I zgodze sie z przedmówczynią, też uważam że to wina faceta...
Bardzo jest wygodny, jak w domu u zonki źle sie dzieje to idzie do ciebie, ale w razie gdbyby coś sie między wami nien układało zawsze może wrócić do domu...to jest zwyczajne wygodnictwo i tak niestety będzie nadal, dopóki któraś z was, Ty albo żona nie postawić sprawy jasno: ma ise zdecydować! Ja wiem, że boisz sie żę nie wybierze ciebie, ale jeżeli tak to chyba lepiej przekonać się o tym teraz niz za 10 lat...

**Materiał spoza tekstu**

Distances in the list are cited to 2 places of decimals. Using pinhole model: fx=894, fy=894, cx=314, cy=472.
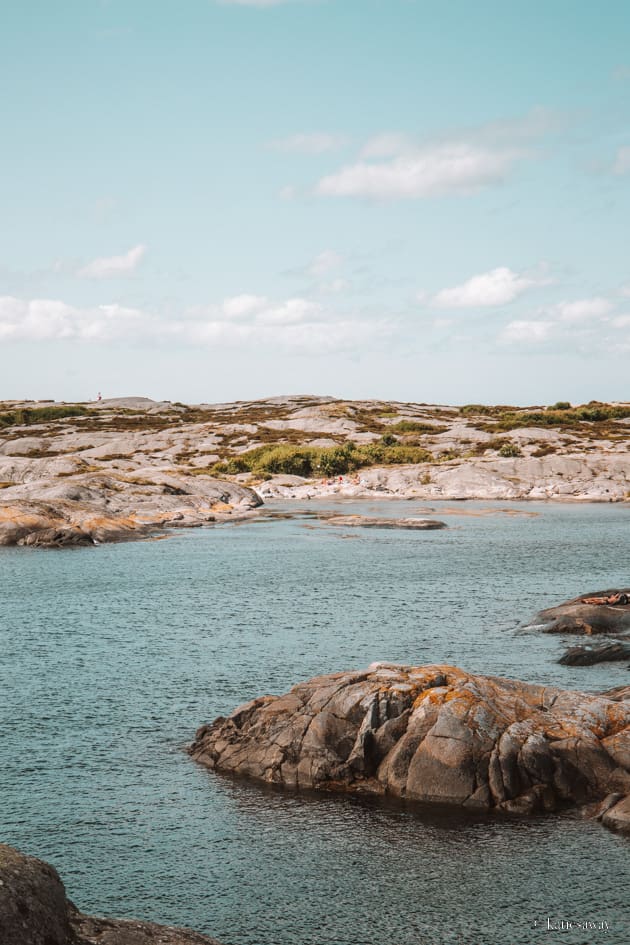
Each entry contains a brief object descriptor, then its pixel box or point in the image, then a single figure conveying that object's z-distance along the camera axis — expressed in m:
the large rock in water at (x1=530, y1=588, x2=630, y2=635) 44.12
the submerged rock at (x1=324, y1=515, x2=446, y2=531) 94.94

Trzymam kciuki za ciebie i Twoją córeczkę:)
napisał/a: Krutka 2008-07-28 16:12
Z tego co piszesz to jesteś osobą zaradną i twardą i wierze, ze dasz sobie radę obojetnie co się stanie:)
napisał/a: kajetanka20 2008-07-28 18:25
krotkie sprostowanie.on sie juz zdecydowal tyle tylko ze zakonczyc dlugoletnie malzenstwo majac dziecko i wspolne sprawy nie jest rzecza prosta i tu sie kazdy chyba ze mna zgodzi.na pewnym etapie jest to juz zakonczone ona wie ze on chce odejsc ze to koniec.Nie uwazam rowniez aby byl wygodny bo nie jest to sytuacja konfortowa mieszkac z kims kogo sie nie kocha i tesknic za kims innym.....nie boje i nieobawiam sie ze nie wybierze mnie bo tego jestem pewna w 100% czego sie boje to tego ze nie bede potrfila czekac w niekonczonosc.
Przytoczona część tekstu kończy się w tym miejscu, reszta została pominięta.